17. The Extraordinary of the Ordinary

This idea tumbles out of a whole tranche of thoughts about the value of living the ordinary quotidian life as an ordinary person, attending to the profundity of the present moment, giving your everyday encounters with the usual things priority over the insane ambitions and desires of our mediated society. It is a sort of revolution, a quiet revolution, and it gives architecture an entirely different job to do: forget putting objects in the world that look like the gestures flung put of car windows in heavy traffic, and set about making common ground in an ordinary, modest, co-operative way. You might even reclaim the word mediocre from its fate as a derogative by pointing out that the everyday is a far more influential presence than the so called special, and build buildings that look as though they belonged together with the others in the street.
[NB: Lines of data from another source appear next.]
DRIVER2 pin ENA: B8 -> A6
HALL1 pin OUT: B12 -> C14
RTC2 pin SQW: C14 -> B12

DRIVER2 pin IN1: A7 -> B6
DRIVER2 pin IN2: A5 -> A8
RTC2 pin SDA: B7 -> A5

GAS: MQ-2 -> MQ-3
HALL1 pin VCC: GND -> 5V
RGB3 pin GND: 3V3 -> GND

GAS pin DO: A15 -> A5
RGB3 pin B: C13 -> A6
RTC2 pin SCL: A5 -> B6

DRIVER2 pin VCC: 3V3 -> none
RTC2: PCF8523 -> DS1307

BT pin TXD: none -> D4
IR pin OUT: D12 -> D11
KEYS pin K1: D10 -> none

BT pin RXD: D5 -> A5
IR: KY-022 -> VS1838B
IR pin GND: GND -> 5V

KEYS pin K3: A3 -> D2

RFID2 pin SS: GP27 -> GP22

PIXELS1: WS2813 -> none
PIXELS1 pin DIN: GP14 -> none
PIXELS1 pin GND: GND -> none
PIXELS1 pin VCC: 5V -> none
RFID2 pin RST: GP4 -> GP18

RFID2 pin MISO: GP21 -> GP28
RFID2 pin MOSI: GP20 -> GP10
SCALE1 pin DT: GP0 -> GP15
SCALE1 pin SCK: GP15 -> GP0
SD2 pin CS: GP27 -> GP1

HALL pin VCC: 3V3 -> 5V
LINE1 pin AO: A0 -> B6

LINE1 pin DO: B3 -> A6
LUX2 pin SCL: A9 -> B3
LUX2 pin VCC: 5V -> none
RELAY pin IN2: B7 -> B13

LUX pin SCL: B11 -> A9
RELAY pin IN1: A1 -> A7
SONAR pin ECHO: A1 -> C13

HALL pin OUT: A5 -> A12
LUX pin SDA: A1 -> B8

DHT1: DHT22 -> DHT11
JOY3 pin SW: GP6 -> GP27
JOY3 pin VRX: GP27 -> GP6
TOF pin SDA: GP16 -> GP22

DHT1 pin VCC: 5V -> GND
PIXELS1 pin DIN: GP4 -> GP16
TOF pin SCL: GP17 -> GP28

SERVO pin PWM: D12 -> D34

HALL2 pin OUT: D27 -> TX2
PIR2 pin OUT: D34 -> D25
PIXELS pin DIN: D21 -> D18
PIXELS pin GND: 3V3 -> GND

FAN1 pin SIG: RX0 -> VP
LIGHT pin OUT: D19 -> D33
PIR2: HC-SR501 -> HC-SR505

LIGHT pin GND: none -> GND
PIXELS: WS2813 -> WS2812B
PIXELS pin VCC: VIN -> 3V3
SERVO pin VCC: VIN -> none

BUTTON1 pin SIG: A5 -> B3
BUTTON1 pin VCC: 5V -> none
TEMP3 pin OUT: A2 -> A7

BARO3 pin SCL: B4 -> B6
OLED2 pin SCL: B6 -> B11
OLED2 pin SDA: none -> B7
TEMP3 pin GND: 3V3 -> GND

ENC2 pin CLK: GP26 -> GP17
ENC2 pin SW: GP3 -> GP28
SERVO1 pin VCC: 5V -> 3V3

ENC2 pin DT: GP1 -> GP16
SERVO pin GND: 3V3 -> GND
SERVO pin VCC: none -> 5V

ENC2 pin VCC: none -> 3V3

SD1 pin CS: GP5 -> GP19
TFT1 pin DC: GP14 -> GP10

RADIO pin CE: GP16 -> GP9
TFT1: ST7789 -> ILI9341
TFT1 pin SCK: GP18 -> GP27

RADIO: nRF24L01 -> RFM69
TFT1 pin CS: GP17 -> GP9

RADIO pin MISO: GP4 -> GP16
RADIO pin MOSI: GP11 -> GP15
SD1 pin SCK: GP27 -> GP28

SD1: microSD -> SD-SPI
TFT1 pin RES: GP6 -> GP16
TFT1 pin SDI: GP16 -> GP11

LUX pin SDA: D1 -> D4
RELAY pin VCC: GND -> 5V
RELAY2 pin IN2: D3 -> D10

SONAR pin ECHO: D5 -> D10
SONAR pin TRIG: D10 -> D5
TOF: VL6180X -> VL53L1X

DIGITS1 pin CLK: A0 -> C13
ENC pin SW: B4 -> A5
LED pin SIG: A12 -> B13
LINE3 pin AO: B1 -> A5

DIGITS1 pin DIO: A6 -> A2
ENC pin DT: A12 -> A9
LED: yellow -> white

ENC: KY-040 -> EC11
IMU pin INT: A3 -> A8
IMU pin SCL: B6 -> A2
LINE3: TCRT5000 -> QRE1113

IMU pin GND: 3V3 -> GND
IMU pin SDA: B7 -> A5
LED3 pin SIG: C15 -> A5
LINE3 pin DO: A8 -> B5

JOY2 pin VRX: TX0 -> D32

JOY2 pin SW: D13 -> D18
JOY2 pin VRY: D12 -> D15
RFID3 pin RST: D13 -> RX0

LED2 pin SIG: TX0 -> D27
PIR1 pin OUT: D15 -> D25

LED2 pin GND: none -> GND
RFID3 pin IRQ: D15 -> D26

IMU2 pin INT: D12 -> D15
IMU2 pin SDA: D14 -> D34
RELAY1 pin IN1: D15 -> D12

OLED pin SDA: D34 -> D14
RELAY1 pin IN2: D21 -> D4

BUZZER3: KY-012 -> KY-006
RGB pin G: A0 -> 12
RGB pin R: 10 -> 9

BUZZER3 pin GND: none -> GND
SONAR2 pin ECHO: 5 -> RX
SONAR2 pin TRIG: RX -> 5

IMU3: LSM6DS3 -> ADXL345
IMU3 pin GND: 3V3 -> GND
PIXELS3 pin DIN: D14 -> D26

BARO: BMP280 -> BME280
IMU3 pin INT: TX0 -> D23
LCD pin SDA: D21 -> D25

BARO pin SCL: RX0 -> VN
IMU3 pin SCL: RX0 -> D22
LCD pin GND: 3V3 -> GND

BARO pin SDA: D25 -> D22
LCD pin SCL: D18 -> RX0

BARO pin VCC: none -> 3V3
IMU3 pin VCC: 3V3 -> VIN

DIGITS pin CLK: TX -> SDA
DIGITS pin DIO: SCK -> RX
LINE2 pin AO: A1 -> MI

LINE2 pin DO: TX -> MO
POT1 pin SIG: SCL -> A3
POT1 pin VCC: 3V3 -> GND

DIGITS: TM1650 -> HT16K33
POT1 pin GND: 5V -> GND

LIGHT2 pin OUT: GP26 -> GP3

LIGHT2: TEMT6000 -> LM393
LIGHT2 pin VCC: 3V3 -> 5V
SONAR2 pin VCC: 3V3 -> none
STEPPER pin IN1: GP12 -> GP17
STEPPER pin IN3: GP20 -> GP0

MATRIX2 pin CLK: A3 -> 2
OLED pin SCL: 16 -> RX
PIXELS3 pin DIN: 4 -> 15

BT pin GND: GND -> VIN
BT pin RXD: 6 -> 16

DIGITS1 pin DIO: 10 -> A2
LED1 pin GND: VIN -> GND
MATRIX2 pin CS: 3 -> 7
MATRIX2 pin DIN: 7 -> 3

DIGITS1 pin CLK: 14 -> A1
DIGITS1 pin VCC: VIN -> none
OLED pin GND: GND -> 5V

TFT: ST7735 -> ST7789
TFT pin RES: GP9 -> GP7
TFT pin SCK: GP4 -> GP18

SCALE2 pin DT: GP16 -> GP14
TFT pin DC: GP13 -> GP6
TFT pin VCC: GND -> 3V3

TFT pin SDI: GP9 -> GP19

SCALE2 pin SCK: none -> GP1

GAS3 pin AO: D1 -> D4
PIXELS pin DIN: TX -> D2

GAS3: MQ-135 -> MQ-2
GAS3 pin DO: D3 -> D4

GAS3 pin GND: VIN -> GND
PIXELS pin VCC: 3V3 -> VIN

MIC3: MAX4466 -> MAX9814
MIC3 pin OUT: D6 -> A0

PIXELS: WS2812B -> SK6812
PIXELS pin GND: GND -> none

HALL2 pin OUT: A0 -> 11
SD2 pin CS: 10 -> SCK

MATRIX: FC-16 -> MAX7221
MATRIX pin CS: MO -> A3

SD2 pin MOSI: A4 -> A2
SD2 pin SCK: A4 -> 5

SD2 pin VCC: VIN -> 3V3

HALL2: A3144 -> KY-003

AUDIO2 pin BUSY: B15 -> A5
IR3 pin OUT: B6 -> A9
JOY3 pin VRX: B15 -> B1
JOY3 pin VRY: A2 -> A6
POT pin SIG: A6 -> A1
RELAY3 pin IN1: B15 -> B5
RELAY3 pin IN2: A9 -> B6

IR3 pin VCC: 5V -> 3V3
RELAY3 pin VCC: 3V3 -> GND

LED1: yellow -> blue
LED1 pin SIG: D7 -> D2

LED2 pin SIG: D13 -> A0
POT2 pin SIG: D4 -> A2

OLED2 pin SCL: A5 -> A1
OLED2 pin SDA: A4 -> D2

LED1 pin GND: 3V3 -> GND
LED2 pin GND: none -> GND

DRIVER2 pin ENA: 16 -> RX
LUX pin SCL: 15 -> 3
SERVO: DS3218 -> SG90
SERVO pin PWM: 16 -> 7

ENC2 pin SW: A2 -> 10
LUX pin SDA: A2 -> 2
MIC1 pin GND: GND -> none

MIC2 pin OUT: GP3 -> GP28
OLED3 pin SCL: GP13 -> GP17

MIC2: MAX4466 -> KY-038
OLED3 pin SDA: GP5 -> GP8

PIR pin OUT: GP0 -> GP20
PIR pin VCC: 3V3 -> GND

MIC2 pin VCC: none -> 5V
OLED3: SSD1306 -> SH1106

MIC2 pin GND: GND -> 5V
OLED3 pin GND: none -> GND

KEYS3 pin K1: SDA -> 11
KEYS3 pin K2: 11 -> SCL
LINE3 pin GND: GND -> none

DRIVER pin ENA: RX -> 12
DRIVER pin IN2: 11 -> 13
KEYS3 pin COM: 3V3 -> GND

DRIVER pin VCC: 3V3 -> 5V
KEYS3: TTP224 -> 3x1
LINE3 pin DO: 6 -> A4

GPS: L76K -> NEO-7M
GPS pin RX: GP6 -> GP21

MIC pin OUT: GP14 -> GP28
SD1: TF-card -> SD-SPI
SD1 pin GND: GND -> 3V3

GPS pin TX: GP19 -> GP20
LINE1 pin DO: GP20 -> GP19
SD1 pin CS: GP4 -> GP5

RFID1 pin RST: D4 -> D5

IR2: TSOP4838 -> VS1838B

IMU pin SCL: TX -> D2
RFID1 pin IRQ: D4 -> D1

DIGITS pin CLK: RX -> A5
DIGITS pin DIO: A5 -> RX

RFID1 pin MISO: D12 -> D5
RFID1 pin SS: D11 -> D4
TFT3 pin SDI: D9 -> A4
Sitting on my shoulder as I write all this is a little guy with a loud voice called doubt. He says that an argument for mediocre is an argument for class, that the whole thrust of evolution is to differentiate, not assimilate, and that accepting the ordinary is accepting the status quo. He quotes the terrifying Blood Meridian at me: nothing on this earth constrains any part of it to be like any other part; and finally says that nothing is usual, normal or ordinary. Those wire coat hangers on the rail may look the same but microscopically they’re all different. Like people.
I am momentarily swayed. But then I see this loud mouth is wearing a T shirt with the letters WWBD across the chest. “It stands for What Would Buddah Do”, he yells. And what would Buddah do? “Nothing!” Which makes me think that even doubt itself is an ordinary thing.